> What to work on:
A. Answer these from the article on the Pentax K-5 autofocus issue:
(i) How is accuracy measured in Fig.1?
(ii) Who officially receives a printed copy of the paper today?
(iii) About how far behind the sensor plane does the camera seem to focus when the flaw occurs?
B. Carry the article on the Pentax K-5 autofocus issue forward past its last sentence.

> Extract provided:
****

Fig.1: Accuracy of the Pentax K-5 phase detect AF vs. luminosity in EV. The above chart includes all measurements, i.e. various lenses, light colors, distances and apertures. The accuracy is measured as deviation of the focal plane from the sensor plane, in µm. [from the study linked below]

LumoLabs (that's me ;) ) has decided to have a closer look at the K-5 low light front focus issue. After careful evaluation and many hundred test shots I must say that the issue is real.

A preliminary copy of the paper was provided to Pentax earlier this week and the head of Pentax Europe officially receives a printed copy today. I have been told that Pentax engineering will receive a copy too.


The study

The results are too complex to be presented in the scope of a forum article. Fig.1 above may provide a first idea of the work though.


Please, refer to the full blog article and to the complete paper for our findings:
You'll gain a deeper understanding of Fig.1 too ;)

In a nutshell, this is what we find:
  1. The K-5 as it presently ships indeed has a flaw in its phase detect autofocus module or software which causes it to front focus in low light below a lens-dependent threshold in EV.

  2. If it does, it seems to consistently focus ≈ 255 µm behind the sensor plane (although with a significant ± 75 µm scatter of results which is about twice as large as the normal scatter of result).

****

> Data shown:
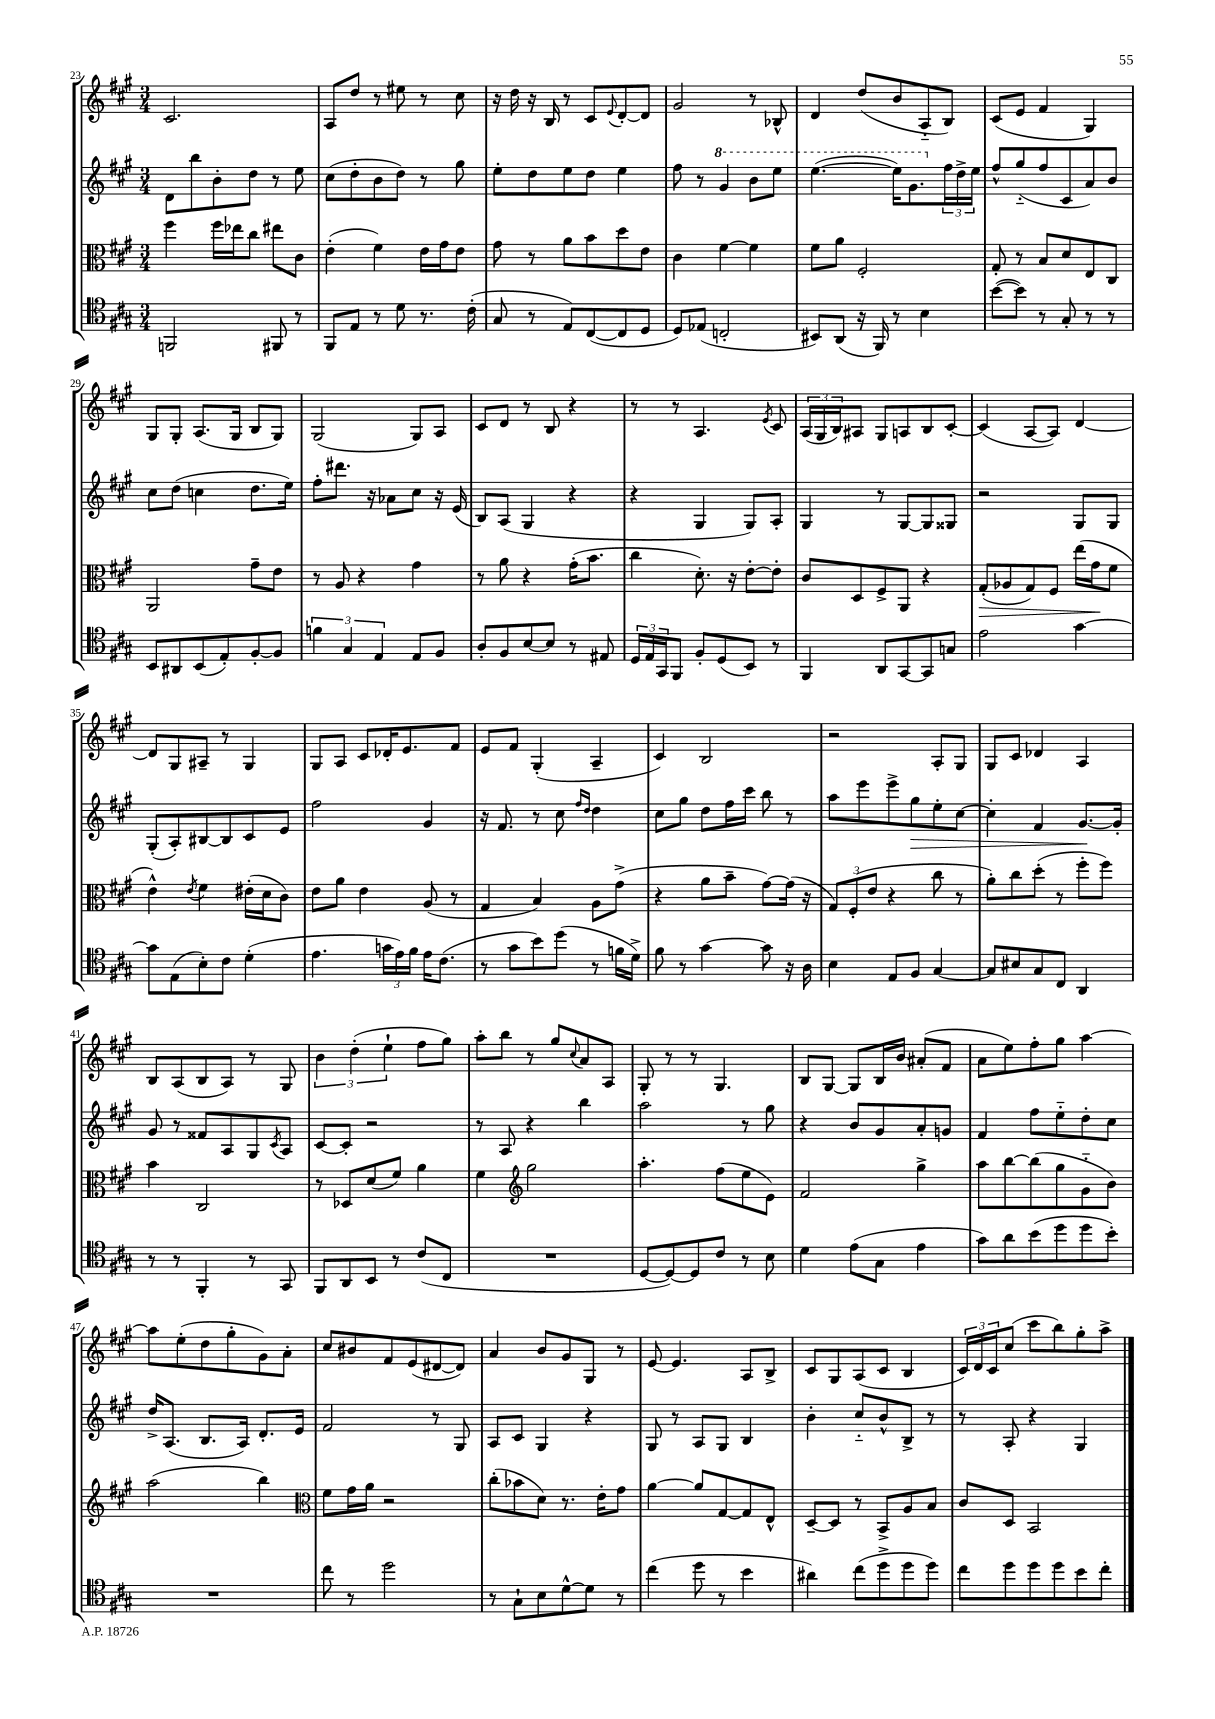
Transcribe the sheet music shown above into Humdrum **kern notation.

**kern	**kern	**dynam	**kern	**dynam	**kern
*part4	*part3	*part3	*part2	*part2	*part1
*staff4	*staff3	*staff3	*staff2	*staff2	*staff1
*clefC4	*clefC3	*	*clefG2	*	*clefG2
*k[f#c#g#]	*k[f#c#g#]	*	*k[f#c#g#]	*	*k[f#c#g#]
*M3/4	*M3/4	*	*M3/4	*	*M3/4
=23	=23	=23	=23	=23	=23
2FFn/	4ff#\	.	8d\L	.	2.c#/
.	.	.	8bb\	.	.
.	16ff#\LL	.	8b'\	.	.
.	16ee-X\J	.	.	.	.
.	8cc#\J	.	8dd\J	.	.
8FF#X/	8ee#X\L	.	8r	.	.
8r	8c#\J	.	8ee\	.	.
=24	=24	=24	=24	=24	=24
8FF#/L	(4e'\	.	(8cc#\L	.	8A/L
8E/J	.	.	8dd'\	.	8dd/J
8r	4f#\)	.	8b\	.	8r
8d\	.	.	8dd\J)	.	8ee#X\
8.r	16e\LL	.	8r	.	8r
.	16g#\J	.	.	.	.
.	8e\J	.	8gg#\	.	8cc#\
(16c#'\	.	.	.	.	.
=25	=25	=25	=25	=25	=25
8G#/	8g#\	.	8ee'\L	.	16r
.	.	.	.	.	16dd\
8r	8r	.	8dd\	.	16r
.	.	.	.	.	16B/
8E/L)	8a\L	.	8ee\	.	8r
([8C#/	8b\	.	8dd\J	.	8c#/L
.	.	.	.	.	8qqe/
8C#/]	8dd\	.	4ee\	.	[8d'/
8D/J	8e\J	.	.	.	8d/J]
=26	=26	=26	=26	=26	=26
8D/L)	4c#\	.	8ff#\	.	2g#/
(8E-X/J	.	.	8r	.	.
*	*	*	*8va	*	*
2Cn'/	[4f#\	.	4gg#/	.	.
.	4f#\]	.	8bb\L	.	8r
.	.	.	8eee\J	.	8B-X^^/
=27	=27	=27	=27	=27	=27
8BB#X/L)	8f#\L	.	([4.eee\	.	4d/
(8AA/J	8a\J	.	.	.	.
16r	2F#'/	.	.	.	(8dd/L
16FF#/)	.	.	.	.	.
8r	.	.	16eee\KL])	.	8b/
.	.	.	8.gg#\	.	.
4B\	.	.	.	.	8A/
*	*	*	*X8va	*	*
.	.	.	24ff#\L	.	8B/J)
.	.	.	24dd^\	.	.
.	.	.	24ee\JJ	.	.
=28	=28	=28	=28	=28	=28
([8b\L	8G#'/	.	8ff#^^/L	.	(8c#/L
8b\J])	8r	.	(8gg#/	.	8e/J
8r	8B/L	.	8ff#/	.	4f#/
8G#'/	8d/	.	8c#/	.	.
8r	8E/	.	8a/)	.	4G#/)
8r	8C#/J	.	8b/J	.	.
!!LO:LB:g=z
=29	=29	=29	=29	=29	=29
8BB/L	2AA/	.	8cc#\L	.	8G#/L
8AA#X/	.	.	(8dd\J	.	8G#'/J
(8BB/	.	.	4ccn\	.	(8.A/L
8E'/)	.	.	.	.	.
.	.	.	.	.	16G#/Jk
[8F#'/	8g#~\L	.	8.dd\L	.	8B/L
8F#/J]	8e\J	.	.	.	8G#/J)
.	.	.	16ee\Jk)	.	.
=30	=30	=30	=30	=30	=30
6fn\	8r	.	8ff#'\L	.	(2G#/
.	8A/	.	8.ddd#X\J	.	.
6G#/	.	.	.	.	.
.	4r	.	.	.	.
.	.	.	16r	.	.
6E/	.	.	.	.	.
.	.	.	8a-X\L	.	.
8E/L	4g#\	.	8cc#\J	.	8G#/L)
8F#/J	.	.	16r	.	8A/J
.	.	.	(16e/	.	.
=31	=31	=31	=31	=31	=31
8A'/L	8r	.	8B/L)	.	8c#/L
8F#/	8a\	.	(8A/J	.	8d/J
[8B/	4r	.	4G#/	.	8r
8B/J]	.	.	.	.	8B/
8r	(16g#'\KL	.	4r	.	4r
.	8.b\J	.	.	.	.
8E#X/	.	.	.	.	.
=32	=32	=32	=32	=32	=32
24D/LL	4cc#\	.	4r	.	8r
24E/	.	.	.	.	.
24GG#/J	.	.	.	.	.
8FF#/J	.	.	.	.	8r
8F#'/L	8.d'\)	.	4G#/	.	4.A/
(8D/	.	.	.	.	.
.	16r	.	.	.	.
8BB/J)	[8e'\L	.	8G#/L)	.	.
.	.	.	.	.	8qe/
8r	8e'\J]	.	8A'/J	.	8c#/
=33	=33	=33	=33	=33	=33
4FF#/	8c#/L	.	4G#/	.	(24A/LL
.	.	.	.	.	24G#/
.	.	.	.	.	24B/J)
.	8D/	.	.	.	8A#X/J
8AA/L	8F#^/	.	8r	.	8G#/L
[8GG#/	8AA/J	.	[8G#/L	.	8An/
8GG#/]	4r	.	8G#/]	.	8B/
8Gn/J	.	.	8G##X/J	.	[8c#'/J
=34	=34	=34	=34	=34	=34
!	!	!LO:HP:b	!	!	!
2e\	(8G#'/L	>	2r	.	(4c#/]
.	8A-X/	.	.	.	.
.	8G#/)	.	.	.	[8A/L
.	8F#/J	.	.	.	8A/J])
[4g#\	(16ee\LL	.	8G#/L	.	[4d/
.	16g#\J	.	.	.	.
.	8f#\J	]	8G#/J	.	.
!!LO:LB:g=z
=35	=35	=35	=35	=35	=35
8g#\L]	4e^^\)	.	(8G#'/L	.	8d/L]
(8E\	.	.	8A'/)	.	8G#/
.	8qe/	.	.	.	.
8B'\)	4f#\	.	[8B#X/	.	8A#X~/J
8c#\J	.	.	8B#/]	.	8r
(4d'\	(16e#X'\LL	.	8c#/	.	4G#/
.	16d\J	.	.	.	.
.	8c#\J)	.	8e/J	.	.
=36	=36	=36	=36	=36	=36
4.e\	8e\L	.	2ff#\	.	8G#/L
.	8a\J	.	.	.	8A/J
.	4e\	.	.	.	8c#/L
24gn\LL	.	.	.	.	16d-X'/K
24e\)	.	.	.	.	.
.	.	.	.	.	8.e/
24f#\JJ	.	.	.	.	.
16e\KL	(8A/	.	4g#/	.	.
(8.c#\J	.	.	.	.	.
.	8r	.	.	.	8f#/J
=37	=37	=37	=37	=37	=37
8r	4G#/	.	16r	.	8e/L
.	.	.	8.f#/	.	.
8g#\L	.	.	.	.	8f#/J
8b\)	4B/)	.	8r	.	(4G#'/
(8dd\J	.	.	8cc#\	.	.
.	.	.	16qqff#/LL	.	.
.	.	.	16qqdd/JJ	.	.
8r	8A\L	.	4dd\	.	4A~/
16fn\LL	(8g#^\J	.	.	.	.
16d^\JJ)	.	.	.	.	.
=38	=38	=38	=38	=38	=38
8f#\	4r	.	8cc#\L	.	4c#/)
8r	.	.	8gg#\J	.	.
[4g#\	8a\L	.	8dd\L	.	2B/
.	8b~\J	.	16ff#\L	.	.
.	.	.	16ccc#\JJ	.	.
8g#\]	[8g#\L)	.	8bb\	.	.
16r	(16g#\Jk]	.	8r	.	.
16A\	16r	.	.	.	.
=39	=39	=39	=39	=39	=39
4B\	12G#/L)	.	8aa\L	.	2r
.	(12F#'/	.	.	.	.
.	.	.	8eee\	.	.
.	12e/J	.	.	.	.
8E/L	4r	.	8eee^\	.	.
!	!	!	!	!LO:HP:b	!
8F#/J	.	.	8gg#\	>	.
[4G#/	8cc#\	.	8ee'\	.	8A'/L
.	8r	.	[8cc#\J	.	8G#/J
=40	=40	=40	=40	=40	=40
8G#/L]	8a'\L)	.	4cc#'\]	.	8G#/L
8B#X/	8cc#\	.	.	.	8c#/J
8G#/	(8dd'\J	.	4f#/	.	4d-X/
8C#/J	8r	.	.	.	.
4AA/	8ff#'\L	.	[8.g#/L	.	4A/
.	8ff#\J)	.	.	.	.
.	.	.	16g#'/Jk]	]	.
!!LO:LB:g=z
=41	=41	=41	=41	=41	=41
8r	4b\	.	8g#/	.	8B/L
8r	.	.	8r	.	(8A/
4FF#'/	2C#/	.	8f##X/L	.	8B/
.	.	.	8A/	.	8A/J)
8r	.	.	8G#/	.	8r
.	.	.	8qc#/	.	.
8GG#/	.	.	8A/J	.	8G#/
=42	=42	=42	=42	=42	=42
8FF#/L	8r	.	[8c#/L	.	6b\
8AA/	8D-X/L	.	8c#'/J]	.	.
.	.	.	.	.	(6dd'\
8BB/J	(8d/	.	2r	.	.
.	.	.	.	.	6ee`\
8r	8f#/J)	.	.	.	.
(8c#/L	4a\	.	.	.	8ff#\L
8C#/J	.	.	.	.	8gg#\J)
=43	=43	=43	=43	=43	=43
2.r	4f#\	.	8r	.	8aa'\L
.	.	.	8A/	.	8bb\J
*	*clefG2	*	*	*	*
.	2gg#\	.	4r	.	8r
.	.	.	.	.	8gg#/L
.	.	.	.	.	8qqcc#/
.	.	.	4bb\	.	8a/
.	.	.	.	.	8A/J
=44	=44	=44	=44	=44	=44
[8D/L	4.aa'\	.	2aa\	.	8G#'/
8D/_)	.	.	.	.	8r
8D/]	.	.	.	.	8r
8c#/J	(8ff#\L	.	.	.	4.G#/
8r	8ee\	.	8r	.	.
8B\	8e\J)	.	8gg#\	.	.
=45	=45	=45	=45	=45	=45
4d\	2f#/	.	4r	.	8B/L
.	.	.	.	.	[8G#/J
(8e\L	.	.	8b/L	.	8G#/L]
8G#\J	.	.	8g#/	.	16B/L
.	.	.	.	.	16b/JJ
4e\	4gg#^\	.	8a'/	.	(8a#X'/L
.	.	.	8gn/J	.	8f#/J
=46	=46	=46	=46	=46	=46
8g#\L)	8aa\L	.	4f#/	.	8a\L
8a\	[8bb\	.	.	.	8ee\)
(8b\	(8bb\]	.	8ff#\L	.	8ff#'\
8dd\	8gg#\	.	8ee\	.	8gg#\J
8dd\	8g#\	.	8dd'\	.	[4aa\
8b'\J)	8b\J)	.	8cc#\J	.	.
!!LO:LB:g=z
=47	=47	=47	=47	=47	=47
2.r	(2aa\	.	16dd^/KL	.	8aa\L]
.	.	.	(8.A/J	.	.
.	.	.	.	.	(8ee'\
.	.	.	8.B/L	.	8dd\
.	.	.	.	.	8gg#'\
.	.	.	16A/Jk)	.	.
.	4bb\)	.	8.d'/L	.	8g#\)
.	.	.	.	.	8a'\J
.	.	.	16e/Jk	.	.
=48	=48	=48	=48	=48	=48
*	*clefC3	*	*	*	*
8cc#\	8f#\L	.	2f#/	.	8cc#/L
8r	16g#\L	.	.	.	8b#X/
.	16a\JJ	.	.	.	.
2dd\	2r	.	.	.	8f#/
.	.	.	.	.	(8e/
.	.	.	8r	.	[8d#X/
.	.	.	8G#/	.	8d#/J])
=49	=49	=49	=49	=49	=49
8r	(8cc#'\L	.	8A/L	.	4a/
8G#`\L	8b-X\	.	8c#/J	.	.
8B\	8d\J)	.	4G#/	.	8b/L
[8d^^\	8.r	.	.	.	8g#/
8d\J]	.	.	4r	.	8G#/J
.	16e'\KL	.	.	.	.
8r	8g#\J	.	.	.	8r
=50	=50	=50	=50	=50	=50
(4cc#\	[4a\	.	8G#/	.	[8e/
.	.	.	8r	.	4.e/]
8dd\	8a/L]	.	8A/L	.	.
8r	[8G#/	.	8G#/J	.	.
4b\	8G#/]	.	4B/	.	8A/L
.	8E^^/J	.	.	.	8B^/J
=51	=51	=51	=51	=51	=51
4a#X\)	[8D~/L	.	4b'\	.	8c#/L
.	8D/J]	.	.	.	8G#/
(8cc#\L	8r	.	8cc#/L	.	(8A/
8dd^\	8BB^/L	.	8b^^/	.	8c#/J
8dd\	8A/	.	8B^/J	.	4B/
8dd\J)	8B/J	.	8r	.	.
=52	=52	=52	=52	=52	=52
8cc#\L	8c#/L	.	8r	.	24c#/LL)
.	.	.	.	.	24d/
.	.	.	.	.	24c#/J
8dd\	8D/J	.	8A'/	.	(8cc#/J
8dd\	2BB/	.	4r	.	8ccc#\L
8dd\	.	.	.	.	8bb\)
8b\	.	.	4G#/	.	8gg#'\
8cc#'\J	.	.	.	.	8aa^\J
==	==	==	==	==	==
*-	*-	*-	*-	*-	*-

****

> Outputs:
A.
(i) As the deviation of the focal plane from the sensor plane, in µm.
(ii) The head of Pentax Europe.
(iii) About 255 µm, with a scatter of ± 75 µm.

B.
  3. Faster lenses seem to keep working in lower light but of course, are prone to more blur when the front focus does eventually happen. Slower lenses can already start to front focus at light levels metering as 4 EV or 6 EV even. A fast lens may work down to 0 EV in white light.

  4. Light sources other than daylight emphasize this problem as they simply appear darker to the AF module. Moreover, it seems to be moderately color blind for red which further emphasizes the effect in deep tungsten light.

  5. The effect is real and can negatively impact the daily work of a photographer. On the other hand, it is possible to run into a low light tungsten situation without the problem.

  6. The paper clarifies conditions to hit or avoid the issue. White light (halogen is not white enough though) and a wide lens stopped down help to work around the problem. AF assist light typically doesn't help though. But an LED flash light does. ;)

  7. I don't rule out that a µm-valued variable becomes 0xFF (255) and causes a false shift of the focus plane by 255 µm. I call it the +0xFFµm hypothesis.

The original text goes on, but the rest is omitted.